I knew it was going to be an interesting day from our opening hole at the Bali Hai Golf Club. Well, it had already been an interesting morning, leading up to the Golf Road Warriors participation in the Harmon’s Heroes Tournament.
We met Jared Lemon, the veteran playing in our group, swinging the sticks with his remaining left arm. (See my related post on the Golf Road Warriors site, “Veterans Day.”)
We were also playing with one of the newest members of The A Position team, Aubrey McCormick, undergoing trial by fire with an immediate immersion into the Golf Road Warriors experience. But Aubrey had poise from playing professionally on the Sun Coast, Moon Light and Futures Tours, as well as an appearance on the Golf Channel’s “Big Break Atlantis.”
Our first hole in the tournament scramble was the fourth, which pretty much parallels the flight path for passenger jets departing from the very near McCarran Airport. To a long-time Mets fan like me, the low-flying jets made me positively nostalgic for good old Shea Stadium.
So I belted one that would have easily cleared the fences at Shea, and it landed distantly in the fairway as well. But Aubrey had been cleared to play the forward tees, a 255-yard shot today. She put it right on the green, and we cruised to our first of four straight birdies. Very interesting.
The course was compelling, too. Our second taste of a Walters Golf track couldn’t have been more different than our first, at Royal Links, which was wide open in a replication of links-style play.
Bali Hai is a Brian Curley and Lee Schmidt expedition into the dreamscapes of Indonesia. You won’t need a machete to work your way through, but the course is lush with tropical flora, countless palm trees, sinuous lagoons and lavish water features.
Few are as well-versed in such sultry design as Schmidt and Curley, who have offices in China and are the team behind the massive Mission Hills endeavors there. (How many have, like this firm, bilingual websites in English and Chinese?)
But for this course, opened in 2000, the pair were mindful of its locale—Las Vegas—and its namesake inspiration—James Michener’s Tales of the South Pacific, which became the classic Rodgers and Hammerstein musical, South Pacific. So a little showmanship, and maybe a Bloody Mary, is not out of order. Fellow warrior Jeff Wallach may have said it best, when we came to the eighth tee: “This is the hole that cries VEGAS!”
Indeed, in a city that has proven expert at geographical artifice, here it all was dead in front of us—a 464-yard par-4 from an elevated tee, with the backdrop of the entire recreated world—the Luxor pyramid, THEhotel, the twin monoliths of Mandaley Bay and the tip of the Chrysler Building.
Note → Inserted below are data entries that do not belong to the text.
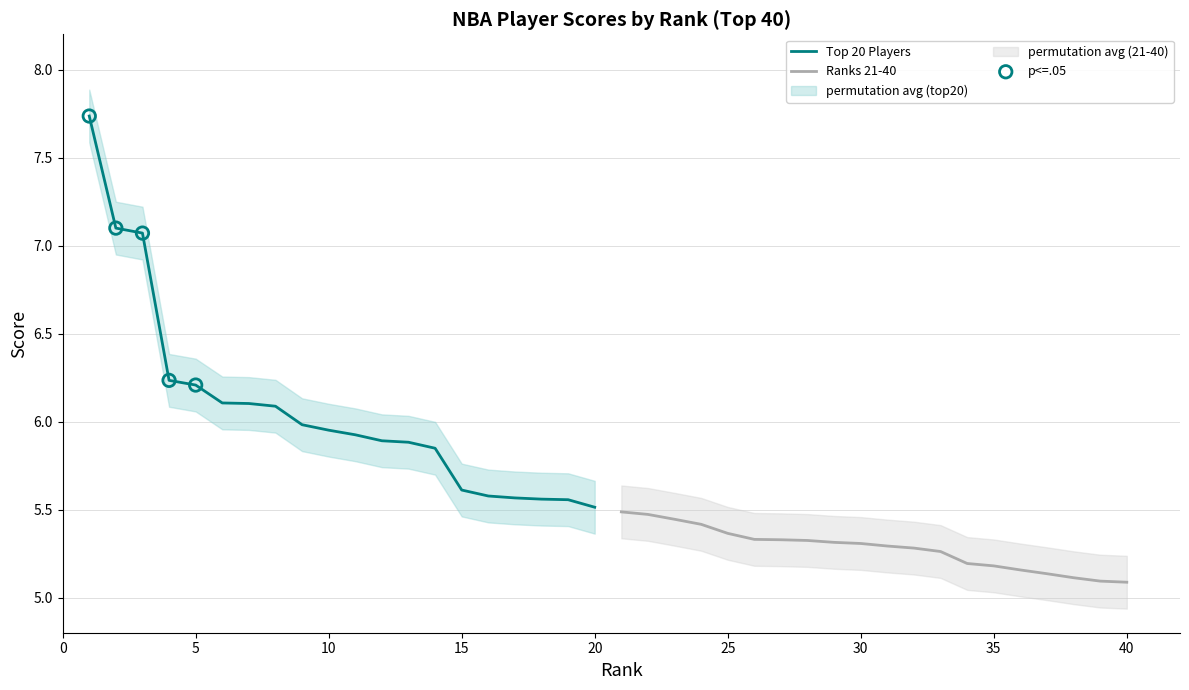

Which series has the widest spread of Y values?

Top 20 Players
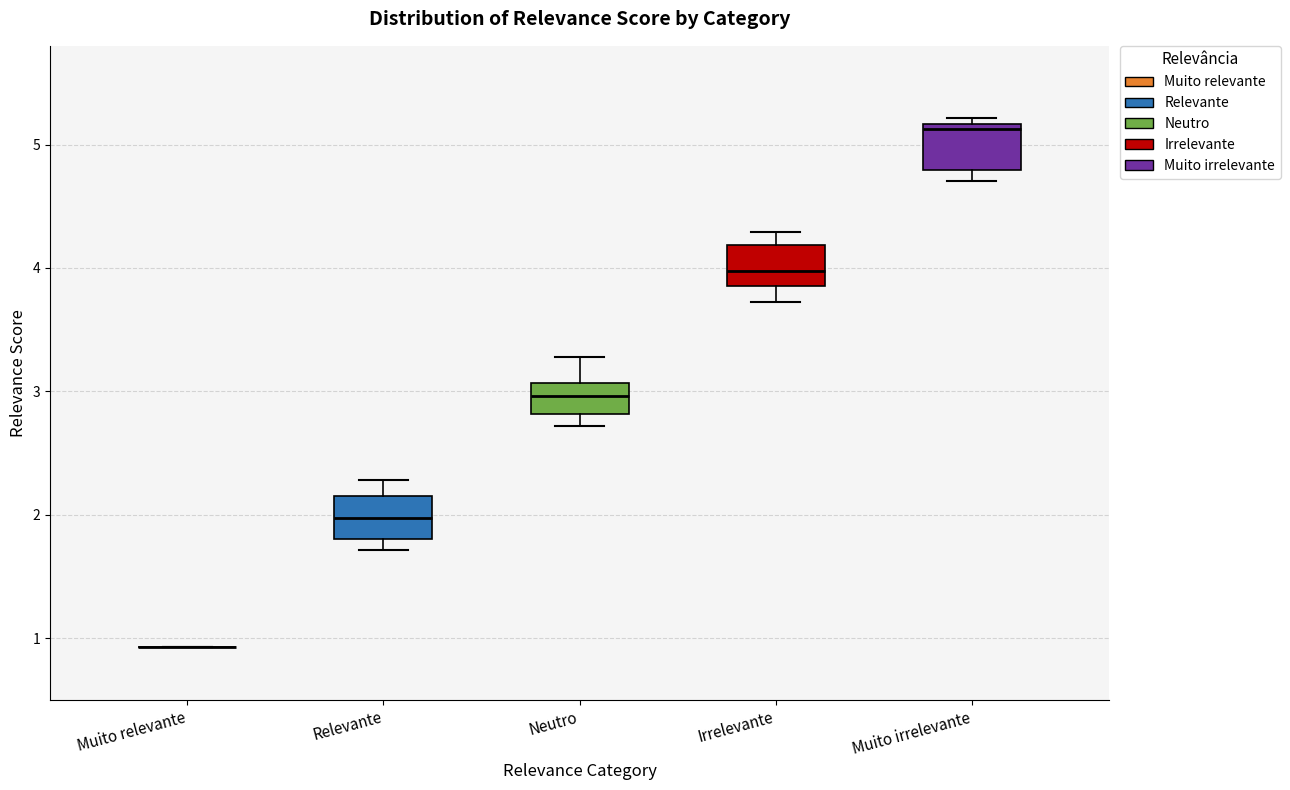

Reading left to right, transcribe this box plot: for each box, give where its median line is, the range the box spans, and where its two whiskers end, as read against the y-axis. The values are not printed on the chart, so give them approximately, as read against the axis.

Muito relevante: box collapsed to a line at 0.9, whiskers 0.9 to 0.9
Relevante: median 2.0, box 1.8 to 2.2, whiskers 1.7 to 2.3
Neutro: median 3.0, box 2.8 to 3.1, whiskers 2.7 to 3.3
Irrelevante: median 4.0, box 3.9 to 4.2, whiskers 3.7 to 4.3
Muito irrelevante: median 5.1, box 4.8 to 5.2, whiskers 4.7 to 5.2 (just above the box's upper edge)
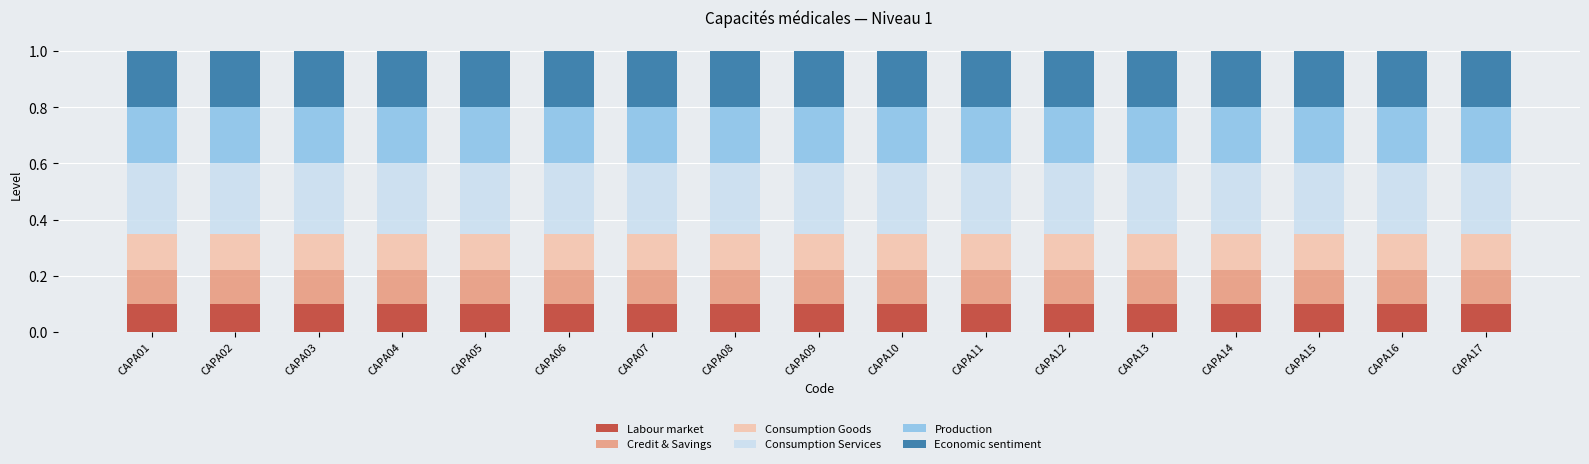

What are all the series names shown in the legend?

Labour market, Credit & Savings, Consumption Goods, Consumption Services, Production, Economic sentiment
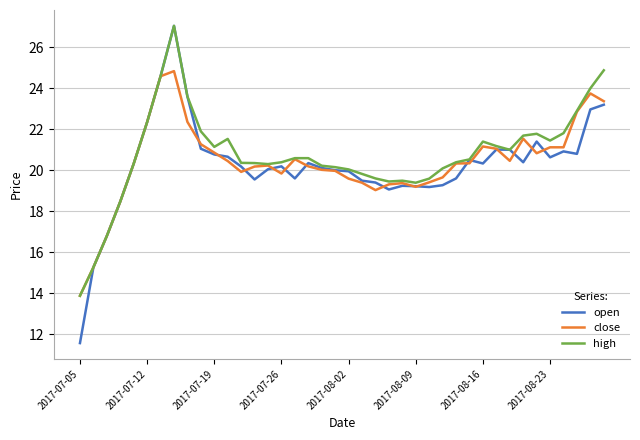

What is the greatest value displayed?

27.1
No wonder we stumbled to a mere par.
The length of the par-4 might have had something to do with it, too. Though there are drivable par-4s on holes one and four (at least for Aubrey McCormick), many of the two-shotters here are monsters (440 yards, 464, 423, 458, 456, 466), at least from the gold tees we were playing–6,601 yards total to a par of 71. Indeed, we were only one-under on these five holes, and that probably cost us the tournament.
The course is rated 70.2 with a slope of 125 from the golds, and the reason is the reasonable chance of reaching each par-5 in two. (We birdied three of the four).
The par-3 fourteenth is a 224-yard monster, but the other four par-3s are of moderate length—if not moderate complexity. There’s plenty of blazingly white sand on the course, but nowhere more so than on the 165-yard eleventh, called the Lagoon hole because of beckoning water left of the green. But the startling feature here is the sand that literally surrounds the hole.
As I mentioned in my other post, this is where Jared banged in a monster putt for a birdie and we all went berserk. It was easily the high point of the day, though we enjoyed ourselves throughout, and at the post-round buffet at the clubhouse’s touted Cili Restaurant, which fuses American cuisine with Asian influences.
The clubhouse maintains the Indonesian feel with a spacious panache, and indeed as we made our way out for the day a wedding reception was making its way in. No telling what the slope rating is on any particular relationship, but we can hope the twosome avoids the hazards, and makes it around as well we did at Bali Hai.